第2話 大本営での激論
「な、な、何だと、いやしくも現人神(あらひとがみ)であられる天皇陛下元帥の大脳を、そう言う、訳の分からない器機に、取り出して、入れ替えるだと……。
SSの中将殿、気でも狂ったのでは、あるまいか?」と、豊田副武(とよたそえむ)軍令部総長が口火を切る。
そうだ、そうだ、と賛成の意見が、全員の口から発せられた。
しかし、ドイツ軍のSSの中将は、実に、覚めた目で、皆を見て言ったのだ。
「皆さん、お気持ちは良く良く理解できます。
しかし、米国に送り込んであった、我が国の女性スパイからの極最新の情報によれば、米国は、既に、「原子爆弾」と言う新型爆弾の研究を開始。近々、その最終実験も開始されると聞いています。
特に、人間の皮を被った悪魔と揶揄(やゆ)される、「フォン・ノイマン」と言う科学者は、この首都、つまり、この東京にその「原子爆弾」を投下せよと、既に新しい大統領の、トルーマン大統領に進言しているとかの、数数の情報を得ています。
その新型爆弾は、まだ、完成してないとは聞いていますが、これは、たったの一発で、この日本の大都市一個を瞬間的に蒸発させる力があります。
貴国でも、理化学研究所の仁科博士も研究されていると聞きますが、完成見込みはどうでしょう?果たして、今回の戦争に間にあいますか?
実は誠に、お恥ずかしい話ですが、我が国にも、ハイゼンベルクの不確定原理の発見で有名な、ハイゼンベルク博士を所長とした「ウラン・クラブ」と言う「原子爆弾」開発計画がありました。
しかし、このハイゼンベルク博士は面従腹背でした。
万一、これがもっと早くに完成していれば、ソ連軍のスターリン・グラード攻防戦での実戦投下、あるいは、ノルマンディー上陸作戦も阻止できたのですよ……」
「米国の新型爆弾は、それ程、強力だと貴殿は言われるのですか?」
「そうです、最終的には、この完成した「原子爆弾」を日本国中に全部で10数個を落とすとの、米国のスパイからの情報すらあるです。
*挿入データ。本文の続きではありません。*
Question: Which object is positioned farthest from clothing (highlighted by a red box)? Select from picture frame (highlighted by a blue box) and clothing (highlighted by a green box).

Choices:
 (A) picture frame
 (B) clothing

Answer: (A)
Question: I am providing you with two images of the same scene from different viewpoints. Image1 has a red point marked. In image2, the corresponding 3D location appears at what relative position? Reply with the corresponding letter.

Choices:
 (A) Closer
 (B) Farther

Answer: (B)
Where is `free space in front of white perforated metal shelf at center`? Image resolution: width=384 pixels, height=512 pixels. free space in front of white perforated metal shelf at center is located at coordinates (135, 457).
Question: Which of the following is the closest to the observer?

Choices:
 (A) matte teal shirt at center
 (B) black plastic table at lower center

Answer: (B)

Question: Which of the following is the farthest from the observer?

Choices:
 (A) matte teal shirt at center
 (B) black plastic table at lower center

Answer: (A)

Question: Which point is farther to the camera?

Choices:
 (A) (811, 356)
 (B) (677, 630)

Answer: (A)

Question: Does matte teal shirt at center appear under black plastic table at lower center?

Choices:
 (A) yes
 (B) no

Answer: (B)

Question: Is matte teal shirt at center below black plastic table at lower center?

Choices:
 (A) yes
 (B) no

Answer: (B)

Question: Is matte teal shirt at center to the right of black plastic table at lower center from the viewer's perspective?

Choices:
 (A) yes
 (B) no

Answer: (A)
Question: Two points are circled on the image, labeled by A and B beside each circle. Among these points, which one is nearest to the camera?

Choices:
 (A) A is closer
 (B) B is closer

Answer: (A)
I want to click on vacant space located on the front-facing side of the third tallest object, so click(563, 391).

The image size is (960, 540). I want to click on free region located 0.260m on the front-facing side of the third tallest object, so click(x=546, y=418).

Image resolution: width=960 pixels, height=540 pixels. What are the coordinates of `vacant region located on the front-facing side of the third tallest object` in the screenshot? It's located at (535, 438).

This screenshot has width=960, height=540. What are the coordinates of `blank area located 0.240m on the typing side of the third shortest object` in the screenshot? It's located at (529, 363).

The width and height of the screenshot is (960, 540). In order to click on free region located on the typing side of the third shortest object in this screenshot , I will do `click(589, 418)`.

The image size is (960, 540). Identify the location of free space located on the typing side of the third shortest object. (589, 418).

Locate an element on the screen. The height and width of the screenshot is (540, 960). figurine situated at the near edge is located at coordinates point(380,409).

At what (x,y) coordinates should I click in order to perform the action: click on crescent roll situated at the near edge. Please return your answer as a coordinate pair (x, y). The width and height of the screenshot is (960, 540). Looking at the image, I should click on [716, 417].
これでは、貴殿の国の天皇陛下元帥の命すら、一切、保証出来ません。
ですので、「国体護持」のためにもと、はるばる、この日本にまでやって来たのです」
「では、仮にだよ、あくまで、仮にだよ。これは架空の話なのだが、ここで天皇陛下元帥の脳髄を取り出して「国体護持」に成功してもだ。それが、結局、一体どうなると言うのだ。
では、そのお互いの意思疎通はどう行うのだよ?
我が国には、「御前会議」と言って、天皇陛下元帥の御意見を聞き、最終決定する会議があるのだが、脳髄だけになった、陛下の御意見は、どうやって聞くのだね?」
「それは、誠に良い質問です。
現在の科学では、脳髄の永久保存は、我が国の技術で何とか開発致しました。
ですがおっしゃられる通り、その脳髄の意思は、今、まだ直接に聞く事は出来ません。ここが、難しい所です。
しかし、脳髄さえ生きていれば、既に、米国で完成していると聞いている、電子計算機の、更なる高度な発達により、脳髄の意思を聞き取れる時代は、必ず、やってきます。